Fear not. I sleep soundly and my dreams are secrets even from me.

xo

Kelly Byrne said...

this is one gnarly painting for sure and i'm surprised it didn't give YOU nightmares.

i do believe in the transfer of energy and thoughts and all that sort of metaphysical stuff smart people talk about. how can it not happen when you think about it.

i haven't been struck lately by any one image, but these beasts remind me of the mythical (or realical) chupacabra and they seem to share many characteristics as well except the chupa's meal of choice is the goat (or blood of choice i should say). scary villain type animals all, it seems.

another great post, jane. keeps me thinkin'. hopefully it won't keep me thinking right into a nightmare tonight. ;)

Ashen said...

It's natural, yet shocks us to realise what we are impressed by should be picked up by those close to us.
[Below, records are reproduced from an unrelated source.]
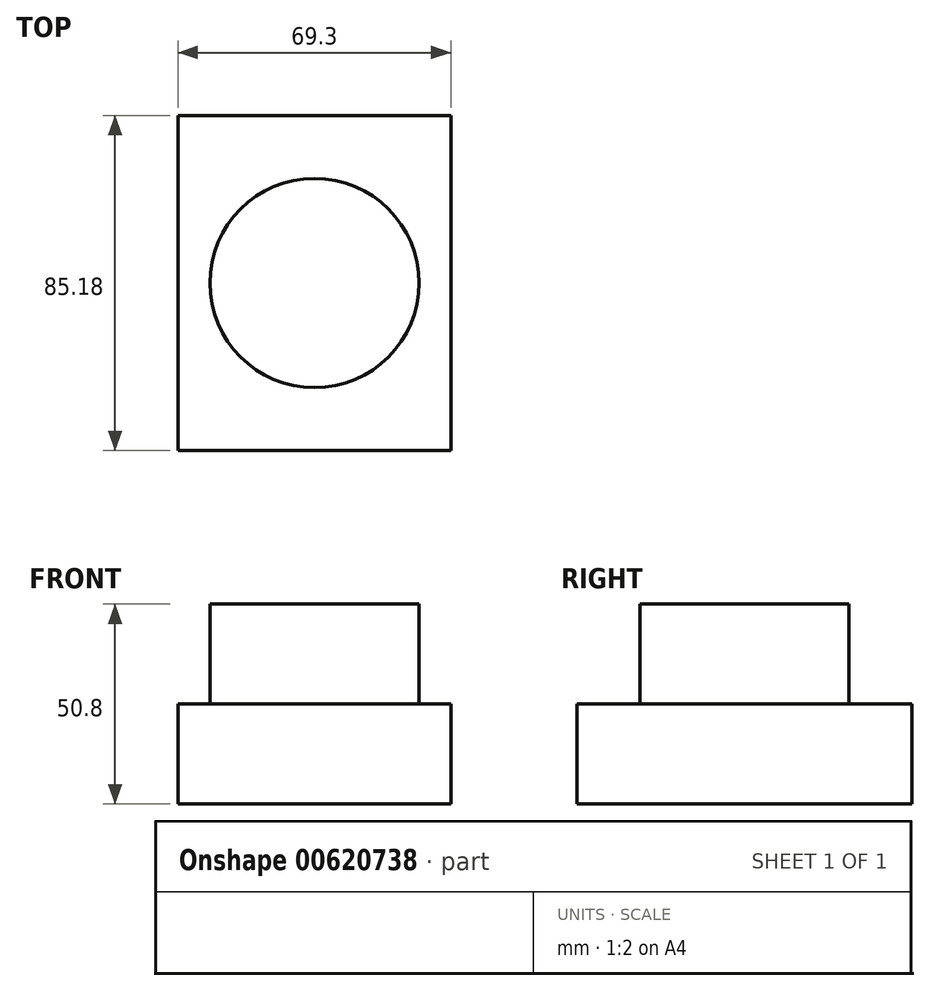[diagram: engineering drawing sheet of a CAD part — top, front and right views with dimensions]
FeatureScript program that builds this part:
annotation { "Feature Type Name" : "Feature", "Feature Type Description" : "" }
export const myFeature = defineFeature(function(context is Context, id is Id, definition is map)
    precondition{}
    {
        {
            var Q0;
            Q0=qCreatedBy(makeId("Top.planeOp"),FACE);
            var sketch = newSketch(context, id + "F0", { "sketchPlane" : qUnion([Q0])});
            skLineSegment(sketch, "E0.bottom", {"start": v(34.65, -42.59) * mm, "end": v(-34.65, -42.59) * mm});
            skLineSegment(sketch, "E0.top", {"start": v(34.65, 42.59) * mm, "end": v(-34.65, 42.59) * mm});
            skLineSegment(sketch, "E0.left", {"start": v(34.65, -42.59) * mm, "end": v(34.65, 42.59) * mm});
            skLineSegment(sketch, "E0.right", {"start": v(-34.65, -42.59) * mm, "end": v(-34.65, 42.59) * mm});
            skPoint(sketch, "E0.middle", {"position": v(0, 0) * mm});
            skSolve(sketch);
        }
        {
            var Q0;
            Q0=makeQuery(id+"F0.imprint","IMPRINT",FACE,{"disambiguationData":[TD([[makeQuery(id+"F0.imprint","IMPRINT",EDGE,{"derivedFrom":sQuery(id+"F0.wireOp",EDGE,"E0.bottom")}),-1.0]])]});
            extrude(context, id + "F1", {"entities" : qUnion([Q0]), "depth" : 25.4 * mm, "offsetDistance" : 25.4 * mm});
        }
        {
            var Q0;
            Q0=makeQuery(id+"F1.opExtrude","CAP_FACE",FACE,{"disambiguationData":[OSD([sQuery(id+"F0.wireOp",EDGE,"E0.bottom"),sQuery(id+"F0.wireOp",EDGE,"E0.top"),sQuery(id+"F0.wireOp",EDGE,"E0.left"),sQuery(id+"F0.wireOp",EDGE,"E0.right")])],"isStart":false});
            var sketch = newSketch(context, id + "F2", { "sketchPlane" : qUnion([Q0])});
            skSolve(sketch);
        }
        {
            var Q0;
            Q0=makeQuery(id+"F2.imprint","IMPRINT",FACE,{"disambiguationData":[TD([[makeQuery(id+"F2.imprint","IMPRINT",EDGE,{"derivedFrom":makeQuery(id+"F1.opExtrude","CAP_EDGE",EDGE,{"disambiguationData":[OSD([sQuery(id+"F0.wireOp",EDGE,"E0.bottom")])],"isStart":false})}),-1.0]])]});
            var sketch = newSketch(context, id + "F3", { "sketchPlane" : qUnion([Q0])});
            skCircle(sketch, "E1", {"center": v(0, 0) * mm, "radius": 26.58 * mm});
            skSolve(sketch);
        }
        {
            var Q0;
            Q0 = qSketchRegion(id + "F3", true);
            extrude(context, id + "F4", {"entities" : qUnion([Q0]), "operationType" : NewBodyOperationType.ADD, "depth" : 25.4 * mm, "offsetDistance" : 25.4 * mm});
        }
    });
The image sheds light on the destructive forces in the collective psyche, the chaos of change we experience now, where conflicts are acted out all around us. A nightmare like this offers the chance to face and accept the agonising contradictions (like a crucifixion of the image we have of ourselves) as a process and resist the good versus evil polarisation. That's how I see it.

Saucy Siciliana said...

Images of people and traffic...Rome is chaotic! I found you on Twitter, I am Francesca Edesia, following you there and here.

F said...

That's a fantastic painting, Jane. Thanks for sharing.

My images lately are stark, black and white, empty places, decaying and desolate.

Between all the unconscious information and signals we pick up and process and call intuition or instinct or hunches, and the shifting sea of memes and folkways and pop culture that makes up our collective unconscious, I don't see why you can't catch a nightmare.